[TRECHO]
☆ ☆ ☆

BM: O fetiche é ou um objeto (uma luva, uma cinta-liga, uma meia, uma calcinha…) ou uma parte do corpo. Se recorrermos à literatura, veremos que frequentemente o ser amado é evocado através de uma peça de vestimenta. Por outro lado, a sexualidade, seja ela perversa ou não, visa uma parte do corpo e, nesse sentido, é fetichista em todas as suas formas. Agora, quando a necessidade do fetiche assume uma forma fixa e se substitui ao fim sexual comum, ou ainda, quando o fetiche se destaca de uma pessoa determinada e se torna, por si só, objeto da sexualidade, temos o fetichismo patológico. Assim, o que caracteriza a sexualidade fetichista é a presença exclusiva do que existe de fetichista na sexualidade chamada normal.

P: Por que chamada normal?
BM: Normal por visar a união dos genitais no coito. Não fosse um certo simbolismo cultural que nos força a isso, é bem possível que a sexualidade normal fosse rara. Na verdade, a sexualidade normal nada tem de natural. E se a sexualidade acaba por servir à reprodução, é porque a censura a coloca nos eixos.

P: O fetichismo é exclusivo dos homens?
BM: Em toda a literatura psicanalítica só foram descritos dois casos de fetichismo feminino. Há quem considere que o fetichismo feminino não existe.

P: O fetichismo pode ser homossexual?
BM: Tanto na homossexualidade quanto no fetichismo há uma recusa da diferença sexual. Segundo Freud, o fetiche é um substituto do pênis inexistente da mãe, falta que a criança nega. Ameaçada pela castração, a criança afasta de si a realidade da percepção de que a mulher não tem pênis. Essa negação da experiência perceptiva está na origem dos objetos substitutivos. O fetichista é aquele que recusa a realidade de que a mulher não tem pênis e inventa objetos substitutivos para esse órgão que falta, seja uma parte do corpo pouco apropriada para fins sexuais, seja um objeto inanimado que diz respeito à pessoa amada e, de preferência, ao seu sexo.

☆ ☆ ☆

[CONJUNTO DE TAREFAS]
A: Responda, com base no trecho:
(i) Quantos casos de fetichismo feminino foram descritos em toda a literatura psicanalítica?
(ii) Por que a sexualidade é chamada normal?
(iii) Segundo Freud, o fetiche é substituto de quê?
B: Reescreva em forma de lista o parágrafo do trecho que começa com "O fetiche é ou um objeto", mantendo os fatos principais.

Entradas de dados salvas

☆ ☆ ☆

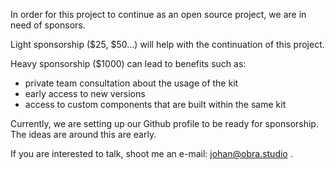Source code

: <script context="module" lang="ts">
    import type { BlogFrontmatter } from '$lib/blog/types';

    export const metadata: BlogFrontmatter = {
        title: 'Sponsor this project',
        date: '2025-08-08',
        author: 'Johan Ronsse'
    }
</script>

In order for this project to continue as an open source project, we are in need of sponsors.

Light sponsorship ($25, $50...) will help with the continuation of this project.

Heavy sponsorship ($1000) can lead to benefits such as:

* private team consultation about the usage of the kit
* early access to new versions
* access to custom components that are built within the same kit

Currently, we are setting up our Github profile to be ready for sponsorship. The ideas are around this are early.

If you are interested to talk, shoot me an e-mail: [johan@obra.studio](mailto:johan@obra.studio) .


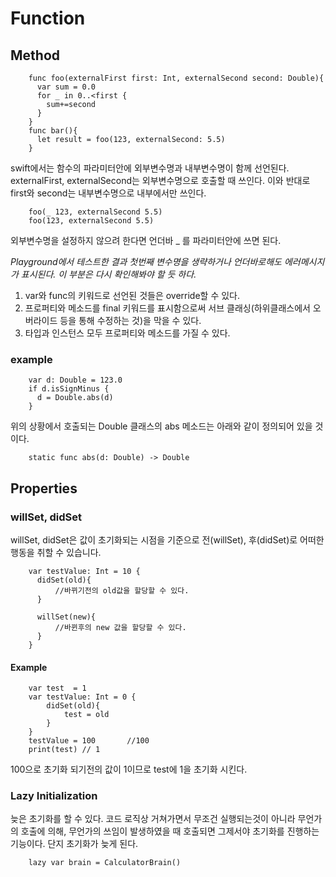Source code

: # Function
## Method
        func foo(externalFirst first: Int, externalSecond second: Double){
          var sum = 0.0
          for _ in 0..<first {
            sum+=second
          }
        }
        func bar(){
          let result = foo(123, externalSecond: 5.5)
        }

swift에서는 함수의 파라미터안에 외부변수명과 내부변수명이 함께 선언된다. externalFirst, externalSecond는 외부변수명으로 호출할 때 쓰인다. 이와 반대로 first와 second는 내부변수명으로 내부에서만 쓰인다.

        foo(_ 123, externalSecond 5.5)
        foo(123, externalSecond 5.5)

외부변수명을 설정하지 않으려 한다면 언더바 _ 를 파라미터안에 쓰면 된다.
<!-- 첫번째 파라미터는 디폴트로 언더바가 생략된다. -->
<!-- 굳이 언더바를 첫번째에 표시하지 않아도 외부변수명을 생략할 수 있다. 하지만 2번째에는 변수명 생략을 하지 않는 것이 좋다. -->

*Playground에서 테스트한 결과 첫번째 변수명을 생략하거나 언더바로해도 에러메시지가 표시된다. 이 부분은 다시 확인해봐야 할 듯 하다.*

1. var와 func의 키워드로 선언된 것들은 override할 수 있다.
2. 프로퍼티와 메소드를 final 키워드를 표시함으로써 서브 클래싱(하위클래스에서 오버라이드 등을 통해 수정하는 것)을 막을 수 있다.
3. 타입과 인스턴스 모두 프로퍼티와 메소드를 가질 수 있다.

### example

        var d: Double = 123.0
        if d.isSignMinus {
          d = Double.abs(d)
        }

위의 상황에서 호출되는 Double 클래스의 abs 메소드는 아래와 같이 정의되어 있을 것이다.

        static func abs(d: Double) -> Double


## Properties
### willSet, didSet
willSet, didSet은 값이 초기화되는 시점을 기준으로 전(willSet), 후(didSet)로 어떠한 행동을 취할 수 있습니다.

        var testValue: Int = 10 {
          didSet(old){
              //바뀌기전의 old값을 할당할 수 있다.
          }

          willSet(new){
              //바뀐후의 new 값을 할당할 수 있다.
          }
        }

#### Example
        var test  = 1
        var testValue: Int = 0 {
            didSet(old){
                test = old
            }
        }
        testValue = 100       //100
        print(test) // 1

100으로 초기화 되기전의 값이 1이므로 test에 1을 초기화 시킨다.

### Lazy Initialization
늦은 초기화를 할 수 있다. 코드 로직상 거쳐가면서 무조건 실행되는것이 아니라 무언가의 호출에 의해, 무언가의 쓰임이 발생하였을 때 호출되면 그제서야 초기화를 진행하는 기능이다. 단지 초기화가 늦게 된다.

        lazy var brain = CalculatorBrain()
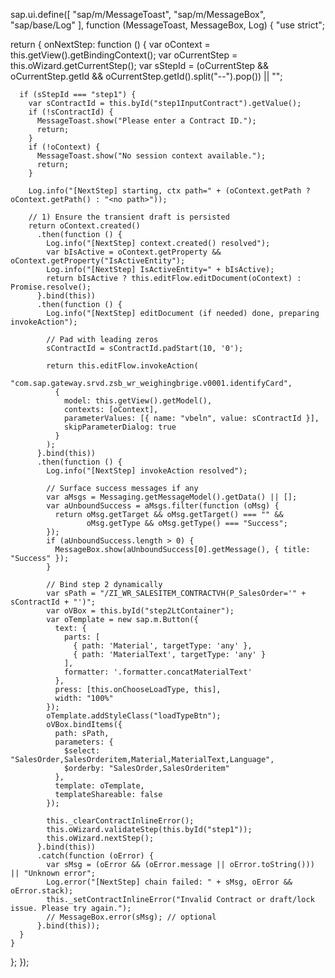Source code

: sap.ui.define([
  "sap/m/MessageToast",
  "sap/m/MessageBox",
  "sap/base/Log"
], function (MessageToast, MessageBox, Log) {
  "use strict";

  return {
    onNextStep: function () {
      var oContext = this.getView().getBindingContext();
      var oCurrentStep = this.oWizard.getCurrentStep();
      var sStepId = (oCurrentStep && oCurrentStep.getId && oCurrentStep.getId().split("--").pop()) || "";

      if (sStepId === "step1") {
        var sContractId = this.byId("step1InputContract").getValue();
        if (!sContractId) {
          MessageToast.show("Please enter a Contract ID.");
          return;
        }
        if (!oContext) {
          MessageToast.show("No session context available.");
          return;
        }

        Log.info("[NextStep] starting, ctx path=" + (oContext.getPath ? oContext.getPath() : "<no path>"));

        // 1) Ensure the transient draft is persisted
        return oContext.created()
          .then(function () {
            Log.info("[NextStep] context.created() resolved");
            var bIsActive = oContext.getProperty && oContext.getProperty("IsActiveEntity");
            Log.info("[NextStep] IsActiveEntity=" + bIsActive);
            return bIsActive ? this.editFlow.editDocument(oContext) : Promise.resolve();
          }.bind(this))
          .then(function () {
            Log.info("[NextStep] editDocument (if needed) done, preparing invokeAction");

            // Pad with leading zeros
            sContractId = sContractId.padStart(10, '0');

            return this.editFlow.invokeAction(
              "com.sap.gateway.srvd.zsb_wr_weighingbrige.v0001.identifyCard",
              {
                model: this.getView().getModel(),
                contexts: [oContext],
                parameterValues: [{ name: "vbeln", value: sContractId }],
                skipParameterDialog: true
              }
            );
          }.bind(this))
          .then(function () {
            Log.info("[NextStep] invokeAction resolved");

            // Surface success messages if any
            var aMsgs = Messaging.getMessageModel().getData() || [];
            var aUnboundSuccess = aMsgs.filter(function (oMsg) {
              return oMsg.getTarget && oMsg.getTarget() === "" &&
                     oMsg.getType && oMsg.getType() === "Success";
            });
            if (aUnboundSuccess.length > 0) {
              MessageBox.show(aUnboundSuccess[0].getMessage(), { title: "Success" });
            }

            // Bind step 2 dynamically
            var sPath = "/ZI_WR_SALESITEM_CONTRACTVH(P_SalesOrder='" + sContractId + "')";
            var oVBox = this.byId("step2LtContainer");
            var oTemplate = new sap.m.Button({
              text: {
                parts: [
                  { path: 'Material', targetType: 'any' },
                  { path: 'MaterialText', targetType: 'any' }
                ],
                formatter: '.formatter.concatMaterialText'
              },
              press: [this.onChooseLoadType, this],
              width: "100%"
            });
            oTemplate.addStyleClass("loadTypeBtn");
            oVBox.bindItems({
              path: sPath,
              parameters: {
                $select: "SalesOrder,SalesOrderitem,Material,MaterialText,Language",
                $orderby: "SalesOrder,SalesOrderitem"
              },
              template: oTemplate,
              templateShareable: false
            });

            this._clearContractInlineError();
            this.oWizard.validateStep(this.byId("step1"));
            this.oWizard.nextStep();
          }.bind(this))
          .catch(function (oError) {
            var sMsg = (oError && (oError.message || oError.toString())) || "Unknown error";
            Log.error("[NextStep] chain failed: " + sMsg, oError && oError.stack);
            this._setContractInlineError("Invalid Contract or draft/lock issue. Please try again.");
            // MessageBox.error(sMsg); // optional
          }.bind(this));
      }
    }
  };
});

☆ ☆ ☆

[SOLUÇÕES EM ORDEM]
A:
(i) Dois casos.
(ii) Por visar a união dos genitais no coito.
(iii) Do pênis inexistente da mãe.

B:
- O fetiche é um objeto (luva, cinta-liga, meia, calcinha…) ou uma parte do corpo.
- Na literatura, o ser amado é frequentemente evocado por uma peça de vestimenta.
- A sexualidade, perversa ou não, visa uma parte do corpo. Por isso, é fetichista em todas as suas formas.
- Há fetichismo patológico em dois casos: quando a necessidade do fetiche assume forma fixa e substitui o fim sexual comum, ou quando o fetiche se destaca de uma pessoa determinada e se torna, por si só, objeto da sexualidade.
- A sexualidade fetichista se caracteriza pela presença exclusiva do que há de fetichista na sexualidade chamada normal.